Telecom service providers (SPs) must continue to focus on cost control to offset relatively flat revenue growth over the next five years, according to Ovum. The research firm said it believes telcos have the potential to gain greater economies through their global vendors in terms of network rollout, network operations, network optimization, customer experience, and service quality management.
In a new report, Ovum forecasts just a 2% annual growth in telecom SP revenues between 2012 and 2018, as carriers struggle with increased over-the-top (OTT) competition, end users more interested in buying devices and apps than services, and limited customer appetite for usage-sensitive billing.
“Service providers will keep a tight rein on their capex budgets, but they do need to spend heavily on technology -– both their customers and the competition demand this,” said Matt Walker, principal network infrastructure analyst at Ovum. “What’s changing is that operators are more smartly attacking their operating expense (opex) budgets, which opens new opportunities for vendors.”
Ovum’s newly created taxonomy of opex segments across all operators reveals network/IT operations account on average for 18% of telco operating costs, of which 60%(US$126 billion) is for spending internally, mostly using salaried staff.

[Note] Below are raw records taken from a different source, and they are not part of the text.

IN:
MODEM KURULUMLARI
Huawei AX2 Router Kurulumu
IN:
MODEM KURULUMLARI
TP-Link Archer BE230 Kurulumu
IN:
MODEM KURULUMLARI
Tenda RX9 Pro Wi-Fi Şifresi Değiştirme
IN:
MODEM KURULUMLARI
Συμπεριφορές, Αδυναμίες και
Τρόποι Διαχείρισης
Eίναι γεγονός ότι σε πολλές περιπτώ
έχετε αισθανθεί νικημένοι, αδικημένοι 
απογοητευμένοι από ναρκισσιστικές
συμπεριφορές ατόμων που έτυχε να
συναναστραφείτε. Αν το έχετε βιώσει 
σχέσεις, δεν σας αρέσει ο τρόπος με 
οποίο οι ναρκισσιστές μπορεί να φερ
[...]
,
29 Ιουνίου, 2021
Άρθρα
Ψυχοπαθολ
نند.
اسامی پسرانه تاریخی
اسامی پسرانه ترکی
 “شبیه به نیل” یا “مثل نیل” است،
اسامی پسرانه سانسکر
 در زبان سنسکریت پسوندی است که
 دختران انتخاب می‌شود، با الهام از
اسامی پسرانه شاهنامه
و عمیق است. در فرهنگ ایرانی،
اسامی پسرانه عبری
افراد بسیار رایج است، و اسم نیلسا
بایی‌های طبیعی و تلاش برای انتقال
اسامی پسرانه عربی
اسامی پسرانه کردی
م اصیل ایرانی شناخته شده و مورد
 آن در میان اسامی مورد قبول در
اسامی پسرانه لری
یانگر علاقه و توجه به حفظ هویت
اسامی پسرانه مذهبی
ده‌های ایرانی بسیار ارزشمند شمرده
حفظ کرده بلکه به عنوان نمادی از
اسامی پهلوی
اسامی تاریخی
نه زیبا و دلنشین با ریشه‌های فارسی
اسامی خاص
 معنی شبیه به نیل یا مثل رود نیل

“If you’re an operator, this is a huge cost that needs to be managed,” said Walker. “As operators look to lower operating risks and their cost bases, one option is additional services projects that involve the transfer of employees.”
However, to meet operators’ needs vendors will have to develop far more complex solutions for carriers than in the past. Carriers need help monetizing their networks and retaining customers, not just deploying the equipment, Ovum said.